Beralih ke China, belum lama ini Beijing mengumumkan bahwa perekonomiannya hanya tumbuh di level 6% secara tahunan pada kuartal III-2019, lebih rendah dari konsensus yang sebesar 6,1%, seperti dilansir dari Trading Economics. Pertumbuhan ekonomi pada kuartal III-2019 juga lebih rendah dibandingkan capaian pada kuartal II-2019 yang sebesar 6,2%.
Jika kesepakatan dagang tahap satu justru gagal diteken, perputaran roda perekonomian AS dan China, berikut dengan perputaran roda perekonomian dunia, akan menjadi semakin lambat.
Lebih lanjut, sentimen negatif bagi bursa saham Asia datang dari rilis risalah pertemuan The Federal Reserve (The Fed) edisi Oktober 2019.
Untuk diketahui, pada bulan lalu The Fed memutuskan untuk memangkas federal funds rate sebesar 25 bps ke rentang 1,5%-1,75%. Lemahnya pertumbuhan ekonomi global dan rendahnya tingkat inflasi menjadi faktor yang mendasari keputusan tersebut. Pemangkasan tingkat suku bunga acuan pada bulan lalu menandai pemangkasan yang ketiga di tahun 2019.
Namun, pasca mengumumkan tingkat suku bunga acuan pada bulan lalu, The Fed memberi sinyal bahwa mereka akan menahan diri dari memangkas tingkat suku bunga acuan lebih lanjut.
Dalam pernyataan resminya pasca memangkas tingkat suku bunga acuan pada bulan lalu, The Fed menghilangkan suatu pernyataan yang sudah mereka gunakan sejak bulan Juni yakni pernyataan bahwa pihaknya berkomitmen untuk "bertindak sebagaimana diperlukan guna mempertahankan ekspansi (ekonomi)".
The Fed kemudian mengganti pernyataan tersebut dengan pernyataan yang lebih defensif.
"Komite akan terus memonitor implikasi dari informasi-informasi di masa depan terhadap prospek perekonomian sembari melakukan penilaian terkait dengan besaran yang tepat mengenai rentang dari federal funds rate."

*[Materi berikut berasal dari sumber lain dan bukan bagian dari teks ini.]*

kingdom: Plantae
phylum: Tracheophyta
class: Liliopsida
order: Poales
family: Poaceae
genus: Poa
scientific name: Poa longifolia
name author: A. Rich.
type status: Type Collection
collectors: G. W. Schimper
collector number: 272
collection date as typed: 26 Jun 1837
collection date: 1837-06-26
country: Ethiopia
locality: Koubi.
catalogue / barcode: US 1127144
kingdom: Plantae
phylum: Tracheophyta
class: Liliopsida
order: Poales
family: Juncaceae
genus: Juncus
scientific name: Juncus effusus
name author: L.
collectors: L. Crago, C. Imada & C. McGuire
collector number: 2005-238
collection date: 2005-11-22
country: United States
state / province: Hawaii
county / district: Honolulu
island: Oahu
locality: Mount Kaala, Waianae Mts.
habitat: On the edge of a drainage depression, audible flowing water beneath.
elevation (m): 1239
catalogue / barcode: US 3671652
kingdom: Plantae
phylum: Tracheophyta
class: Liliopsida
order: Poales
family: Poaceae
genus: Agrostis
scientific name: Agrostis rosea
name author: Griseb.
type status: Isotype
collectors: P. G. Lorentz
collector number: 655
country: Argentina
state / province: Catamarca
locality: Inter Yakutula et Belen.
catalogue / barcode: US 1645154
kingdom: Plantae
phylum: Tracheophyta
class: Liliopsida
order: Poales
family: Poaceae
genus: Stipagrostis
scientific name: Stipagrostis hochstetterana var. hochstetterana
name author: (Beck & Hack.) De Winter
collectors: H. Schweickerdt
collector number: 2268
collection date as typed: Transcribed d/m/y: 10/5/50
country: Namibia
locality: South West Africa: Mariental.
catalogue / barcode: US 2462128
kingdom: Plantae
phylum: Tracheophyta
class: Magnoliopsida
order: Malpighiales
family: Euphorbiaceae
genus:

Kemudian dalam konferensi pers pasca memangkas tingkat suku bunga acuan pada bulan lalu, Powell mengungkapkan bahwa The Fed akan cenderung mempertahankan tingkat suku bunga acuan di level saat ini. Dirinya mengatakan bahwa pejabat bank sentral memandang stance kebijakan moneter saat ini akan layak dipertahankan di masa depan.
Hal ini kemudian dikonfirmasi oleh rilis risalahnya. Menurut risalah tersebut, para pejabat The Fed memandang bahwa tak ada urgensi untuk memangkas tingkat suku bunga acuan lebih lanjut.